Alors que le Châtelet programme actuellement A Flowering tree, (après Nixon en Chine que les parisiens ont ainsi pu redécouvrir il y a deux ans), le compositeur John Adams s’invite à Strasbourg avec Docteur atomic, qui, en revenant sur premiers essais atomiques à Los Alamos, fait entrer l’histoire contemporaine dans l’univers parfois compassé de l’opéra. D’autant qu’avec Peter Sellars aux commandes pour le livret, on ne pourra faire l’impasse sur l’engagement social et politique. Ainsi en est-il de cet opéra qui retrace la mise au point de l’arme nucléaire par un certain Robert Oppenheimer afin de mater les japonais. Créé en 2005 à San Francisco, l’opéra s’est rapidement inscrit au répertoire des grandes maisons, à l’instar d’Amsterdam ou encore du Met qui le joua en 2008 dans une production que les écrans des cinémas ont relayé de part le monde, mais attendait toujours d’être représenté en France.
Enfin en France
C’est maintenant chose faite à Strasbourg, avec une mise en scène de Lucinda Childs, mythique chorégraphe de Bob Wilson qui avait réglé les mouvements de la création de Doctor Atomic, réalisée par Peter Sellars lui-même. Dominée par des projections de calculs et une énorme boule suspendue et menaçante, la scénographie de Bruno de Lavenère résume bien l’atmosphère de tension et d’excitation de cette épopée scientifique et militaire – le jeu de fumées et de lumières dessine les conditions météorologiques du no man’s land.

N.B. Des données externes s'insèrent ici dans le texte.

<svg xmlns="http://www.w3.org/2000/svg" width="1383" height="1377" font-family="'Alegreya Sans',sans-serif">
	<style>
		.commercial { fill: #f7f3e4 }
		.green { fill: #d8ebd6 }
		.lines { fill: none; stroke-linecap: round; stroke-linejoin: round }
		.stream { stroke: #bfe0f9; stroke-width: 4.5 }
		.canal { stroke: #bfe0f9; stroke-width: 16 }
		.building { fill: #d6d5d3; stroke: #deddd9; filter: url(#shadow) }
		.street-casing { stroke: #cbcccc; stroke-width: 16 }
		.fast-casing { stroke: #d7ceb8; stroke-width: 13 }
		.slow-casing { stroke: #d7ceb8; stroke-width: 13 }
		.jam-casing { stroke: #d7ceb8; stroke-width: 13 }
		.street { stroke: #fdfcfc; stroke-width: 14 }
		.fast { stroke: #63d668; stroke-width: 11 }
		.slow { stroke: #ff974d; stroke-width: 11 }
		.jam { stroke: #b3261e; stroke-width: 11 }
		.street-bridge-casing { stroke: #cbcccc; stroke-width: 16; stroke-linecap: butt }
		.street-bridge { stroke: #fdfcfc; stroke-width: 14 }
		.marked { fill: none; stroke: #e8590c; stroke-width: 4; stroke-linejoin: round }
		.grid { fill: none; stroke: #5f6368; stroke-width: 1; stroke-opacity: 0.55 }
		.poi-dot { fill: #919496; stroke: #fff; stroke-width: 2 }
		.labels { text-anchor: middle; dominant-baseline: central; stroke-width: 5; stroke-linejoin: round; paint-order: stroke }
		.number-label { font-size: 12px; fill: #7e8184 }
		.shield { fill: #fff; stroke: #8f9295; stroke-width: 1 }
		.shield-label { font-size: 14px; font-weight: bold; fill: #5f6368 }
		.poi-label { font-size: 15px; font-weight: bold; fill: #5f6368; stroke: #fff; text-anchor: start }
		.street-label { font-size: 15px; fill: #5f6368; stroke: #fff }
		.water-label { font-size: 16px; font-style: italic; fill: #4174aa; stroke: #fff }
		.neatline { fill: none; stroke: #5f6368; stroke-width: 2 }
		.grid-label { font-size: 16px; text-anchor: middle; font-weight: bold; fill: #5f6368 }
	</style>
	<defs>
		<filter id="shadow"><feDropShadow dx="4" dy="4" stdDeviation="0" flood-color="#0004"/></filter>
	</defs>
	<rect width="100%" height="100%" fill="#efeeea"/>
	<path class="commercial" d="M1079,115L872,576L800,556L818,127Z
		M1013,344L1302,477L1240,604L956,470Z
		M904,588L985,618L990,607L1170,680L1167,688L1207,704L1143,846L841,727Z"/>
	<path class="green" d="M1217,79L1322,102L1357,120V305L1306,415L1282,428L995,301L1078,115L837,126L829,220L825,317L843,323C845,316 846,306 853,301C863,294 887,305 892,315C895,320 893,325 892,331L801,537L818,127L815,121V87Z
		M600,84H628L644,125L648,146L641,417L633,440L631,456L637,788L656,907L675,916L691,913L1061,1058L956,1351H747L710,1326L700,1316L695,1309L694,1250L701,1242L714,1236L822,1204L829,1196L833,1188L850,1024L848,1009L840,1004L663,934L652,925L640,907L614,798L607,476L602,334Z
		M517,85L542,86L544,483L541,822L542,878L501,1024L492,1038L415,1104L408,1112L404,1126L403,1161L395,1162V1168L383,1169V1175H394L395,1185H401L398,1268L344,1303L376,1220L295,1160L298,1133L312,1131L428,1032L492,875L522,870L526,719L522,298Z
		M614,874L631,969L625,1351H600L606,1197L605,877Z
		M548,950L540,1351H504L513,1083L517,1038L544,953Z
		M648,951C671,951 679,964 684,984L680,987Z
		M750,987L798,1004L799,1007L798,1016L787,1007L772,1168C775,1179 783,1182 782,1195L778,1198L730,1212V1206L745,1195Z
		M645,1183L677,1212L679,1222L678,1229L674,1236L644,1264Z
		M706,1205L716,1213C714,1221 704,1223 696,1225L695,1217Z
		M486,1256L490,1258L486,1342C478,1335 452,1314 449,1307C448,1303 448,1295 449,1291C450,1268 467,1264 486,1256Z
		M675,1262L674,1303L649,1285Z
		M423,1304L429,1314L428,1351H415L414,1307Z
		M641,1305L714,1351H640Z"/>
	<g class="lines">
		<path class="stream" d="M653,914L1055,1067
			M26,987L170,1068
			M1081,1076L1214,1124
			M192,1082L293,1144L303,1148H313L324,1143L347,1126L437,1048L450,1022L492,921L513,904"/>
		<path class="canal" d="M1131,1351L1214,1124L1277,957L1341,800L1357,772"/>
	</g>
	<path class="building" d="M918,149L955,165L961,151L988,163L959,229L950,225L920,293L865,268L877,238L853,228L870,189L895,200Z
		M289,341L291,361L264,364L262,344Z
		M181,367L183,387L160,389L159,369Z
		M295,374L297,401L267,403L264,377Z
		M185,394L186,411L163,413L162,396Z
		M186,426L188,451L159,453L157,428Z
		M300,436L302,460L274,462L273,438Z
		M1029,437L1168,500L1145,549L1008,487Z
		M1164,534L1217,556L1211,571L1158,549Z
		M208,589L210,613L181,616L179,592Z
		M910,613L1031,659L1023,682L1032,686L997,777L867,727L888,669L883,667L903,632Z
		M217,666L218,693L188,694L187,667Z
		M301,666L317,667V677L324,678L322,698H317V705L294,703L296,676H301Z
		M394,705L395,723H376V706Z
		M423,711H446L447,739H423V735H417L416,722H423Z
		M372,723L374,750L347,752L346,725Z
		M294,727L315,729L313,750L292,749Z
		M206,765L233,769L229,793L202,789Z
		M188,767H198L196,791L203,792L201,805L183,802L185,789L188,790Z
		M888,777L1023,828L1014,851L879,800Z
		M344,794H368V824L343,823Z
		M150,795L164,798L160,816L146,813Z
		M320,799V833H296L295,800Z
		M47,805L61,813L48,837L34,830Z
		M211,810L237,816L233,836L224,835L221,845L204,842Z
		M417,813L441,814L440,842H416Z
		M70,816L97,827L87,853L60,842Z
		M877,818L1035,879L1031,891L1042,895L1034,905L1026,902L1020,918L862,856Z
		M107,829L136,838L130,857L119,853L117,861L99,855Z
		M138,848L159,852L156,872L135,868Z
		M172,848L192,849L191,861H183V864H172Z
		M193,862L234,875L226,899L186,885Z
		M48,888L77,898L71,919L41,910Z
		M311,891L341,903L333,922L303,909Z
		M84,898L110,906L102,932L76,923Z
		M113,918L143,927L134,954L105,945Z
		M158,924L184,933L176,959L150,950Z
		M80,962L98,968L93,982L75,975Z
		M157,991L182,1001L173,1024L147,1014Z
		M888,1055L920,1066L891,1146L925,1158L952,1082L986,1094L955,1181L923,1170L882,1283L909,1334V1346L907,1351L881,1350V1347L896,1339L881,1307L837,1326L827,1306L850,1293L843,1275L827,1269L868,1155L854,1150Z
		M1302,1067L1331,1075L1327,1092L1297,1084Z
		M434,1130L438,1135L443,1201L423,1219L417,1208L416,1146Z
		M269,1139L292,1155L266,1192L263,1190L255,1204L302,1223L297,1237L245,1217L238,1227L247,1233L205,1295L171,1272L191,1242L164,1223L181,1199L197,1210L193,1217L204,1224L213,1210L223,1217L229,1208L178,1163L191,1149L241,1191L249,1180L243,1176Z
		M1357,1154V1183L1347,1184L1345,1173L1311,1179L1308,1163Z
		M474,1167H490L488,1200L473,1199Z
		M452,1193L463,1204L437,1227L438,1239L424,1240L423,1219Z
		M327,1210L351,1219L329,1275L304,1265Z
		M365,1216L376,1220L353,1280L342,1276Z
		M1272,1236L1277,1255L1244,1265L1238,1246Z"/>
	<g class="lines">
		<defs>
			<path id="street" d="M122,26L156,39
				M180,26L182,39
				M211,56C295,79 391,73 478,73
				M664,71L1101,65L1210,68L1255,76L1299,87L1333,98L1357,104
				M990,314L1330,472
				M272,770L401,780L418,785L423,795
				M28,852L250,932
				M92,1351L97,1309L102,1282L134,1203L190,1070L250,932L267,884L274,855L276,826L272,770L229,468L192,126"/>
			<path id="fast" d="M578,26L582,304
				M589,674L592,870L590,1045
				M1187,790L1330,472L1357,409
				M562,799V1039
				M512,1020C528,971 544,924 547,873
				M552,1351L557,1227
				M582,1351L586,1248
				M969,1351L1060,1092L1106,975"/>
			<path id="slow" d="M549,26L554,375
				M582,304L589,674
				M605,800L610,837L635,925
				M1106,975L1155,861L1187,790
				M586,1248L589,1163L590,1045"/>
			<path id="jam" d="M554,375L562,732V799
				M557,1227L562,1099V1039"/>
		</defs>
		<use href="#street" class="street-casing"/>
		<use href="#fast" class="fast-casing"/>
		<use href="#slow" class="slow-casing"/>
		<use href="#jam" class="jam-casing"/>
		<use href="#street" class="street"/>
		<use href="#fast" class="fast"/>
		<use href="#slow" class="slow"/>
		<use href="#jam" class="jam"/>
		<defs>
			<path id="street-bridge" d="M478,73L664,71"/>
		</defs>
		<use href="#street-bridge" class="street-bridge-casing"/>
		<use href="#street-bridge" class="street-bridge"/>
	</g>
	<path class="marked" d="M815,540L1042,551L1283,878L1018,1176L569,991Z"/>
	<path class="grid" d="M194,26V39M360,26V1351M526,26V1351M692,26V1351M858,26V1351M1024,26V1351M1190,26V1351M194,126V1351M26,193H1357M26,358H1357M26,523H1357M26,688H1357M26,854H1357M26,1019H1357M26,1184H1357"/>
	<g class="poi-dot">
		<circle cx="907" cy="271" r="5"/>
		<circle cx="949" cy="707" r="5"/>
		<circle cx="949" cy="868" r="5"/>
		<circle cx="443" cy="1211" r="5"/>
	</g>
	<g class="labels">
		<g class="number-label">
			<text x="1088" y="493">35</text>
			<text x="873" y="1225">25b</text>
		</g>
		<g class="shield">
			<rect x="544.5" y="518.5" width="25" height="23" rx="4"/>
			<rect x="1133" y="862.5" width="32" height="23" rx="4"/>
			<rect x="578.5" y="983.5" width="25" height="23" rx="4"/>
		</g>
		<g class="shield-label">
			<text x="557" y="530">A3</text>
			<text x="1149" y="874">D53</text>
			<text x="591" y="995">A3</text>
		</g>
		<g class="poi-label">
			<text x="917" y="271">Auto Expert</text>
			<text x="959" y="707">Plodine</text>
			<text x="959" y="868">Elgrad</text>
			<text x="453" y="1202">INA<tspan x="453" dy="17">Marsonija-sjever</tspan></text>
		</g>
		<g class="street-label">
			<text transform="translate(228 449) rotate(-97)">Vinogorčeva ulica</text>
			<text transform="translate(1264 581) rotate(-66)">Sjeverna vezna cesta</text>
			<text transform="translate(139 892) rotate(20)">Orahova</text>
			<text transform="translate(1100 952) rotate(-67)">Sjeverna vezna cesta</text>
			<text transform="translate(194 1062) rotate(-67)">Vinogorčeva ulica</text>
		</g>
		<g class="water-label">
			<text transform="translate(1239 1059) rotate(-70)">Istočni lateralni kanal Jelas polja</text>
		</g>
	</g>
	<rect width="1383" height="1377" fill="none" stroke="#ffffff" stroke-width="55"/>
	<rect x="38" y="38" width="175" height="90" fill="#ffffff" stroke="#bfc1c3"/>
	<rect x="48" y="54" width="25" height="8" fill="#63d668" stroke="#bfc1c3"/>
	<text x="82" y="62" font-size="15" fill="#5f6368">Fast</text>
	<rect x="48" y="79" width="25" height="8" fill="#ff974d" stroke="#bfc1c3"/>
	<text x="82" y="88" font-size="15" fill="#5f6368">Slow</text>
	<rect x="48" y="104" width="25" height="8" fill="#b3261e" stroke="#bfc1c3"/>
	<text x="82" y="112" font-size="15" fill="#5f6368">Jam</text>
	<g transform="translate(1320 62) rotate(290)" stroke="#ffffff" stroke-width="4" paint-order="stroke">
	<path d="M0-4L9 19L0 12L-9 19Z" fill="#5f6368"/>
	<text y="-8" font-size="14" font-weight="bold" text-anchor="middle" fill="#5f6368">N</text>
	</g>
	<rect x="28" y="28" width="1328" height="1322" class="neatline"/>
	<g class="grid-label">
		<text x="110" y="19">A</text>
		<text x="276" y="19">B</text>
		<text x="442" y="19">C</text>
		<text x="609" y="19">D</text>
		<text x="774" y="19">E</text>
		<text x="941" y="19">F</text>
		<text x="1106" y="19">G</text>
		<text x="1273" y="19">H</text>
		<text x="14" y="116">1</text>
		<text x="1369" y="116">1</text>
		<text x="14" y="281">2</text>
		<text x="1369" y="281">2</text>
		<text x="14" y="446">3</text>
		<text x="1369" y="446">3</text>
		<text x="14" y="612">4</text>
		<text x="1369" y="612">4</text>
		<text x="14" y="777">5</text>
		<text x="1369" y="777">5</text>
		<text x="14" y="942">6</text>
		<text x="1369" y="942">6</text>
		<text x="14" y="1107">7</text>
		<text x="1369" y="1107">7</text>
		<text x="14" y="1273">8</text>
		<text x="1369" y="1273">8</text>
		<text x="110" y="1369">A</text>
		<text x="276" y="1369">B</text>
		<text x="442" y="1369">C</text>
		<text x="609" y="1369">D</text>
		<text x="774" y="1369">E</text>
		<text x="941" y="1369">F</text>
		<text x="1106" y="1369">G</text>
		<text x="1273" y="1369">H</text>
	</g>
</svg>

Mais si la compilation de sources historiques se trouve respectée – peut-être à l’excès –, la caractérisation des personnages ne suit pas toujours et repose sur les épaules des interprètes, tandis que les ballets assument une fonction illustrative, à l’image de la position à laquelle semble s’être tenue Lucinda Childs.
Se distingue particulièrement Peter Sidhom, qui souligne avec force l’impatience du général Leslie Groves – on entend la pratique du répertoire wagnérien dans la solidité vocale et le sens du théâtre de celui qui fut un remarquable Alberich à la Bastille. Robert Bork affirme une belle présence en Edward Teller, tout comme Brian Bannatyne-Scott – Jack Hubbard. Si l’on apprécie Martin Miller et John Graham-Hall, respectivement Robert Wilson et le capitaine James Nolan, on retiendra la généreuse rondeur de Jovita Vaskeviciute qui réserve en Pasqualita une bonne plus hispanique que nature, tandis que sa maîtresse, Kitty Oppenheimer, résonne de manière opulente grâce à Anna Grevelius.
Intensité lyrique
Quant au rôle-titre, Dietrich Henschel le confine à une nervosité tabagique dans des costumes clairs de dandy un peu sur le retour, vieillissant prématurément le personnage, même si l’allure dégingandée à la Jacques Tati ne jure pas avec les photos du physicien. S’il est inévitable de noter les altérations de la voix – entre autres une montée dans l’aigu ça et là difficultueuse –, il n’en reste pas moins que, sans y atteindre l’impact d’un Gerard Finley, le grand air sur lequel s’achève le premier acte sur un sonnet de Donne (« Batter my heart ») constitue, par son écriture lyrique qui contraste avec le foisonnement rythmique de l’introduction orchestrale, un des grands moments de la soirée, et une page qui a justement contribué au succès de l’ouvrage.
Il faut enfin saluer le travail des chœurs, préparés par Sandrine Abello, et la direction précise de Patrick Davin à la tête d’un Orchestre symphonique de Mulhouse dont on sent la volonté de dépasser l’effort requis par une musique plus exigeante que ne le laisserait accroire son accessibilité pour le spectateur.
GL
Doctor Atomic – Opéra du Rhin, Strasbourg du 2 au 9 mai 2014 et à Mulhouse le 17 mai 2014 ; enregistré par Culturebox et Medici Tv qui l’ont diffusé en direct le 6 mai.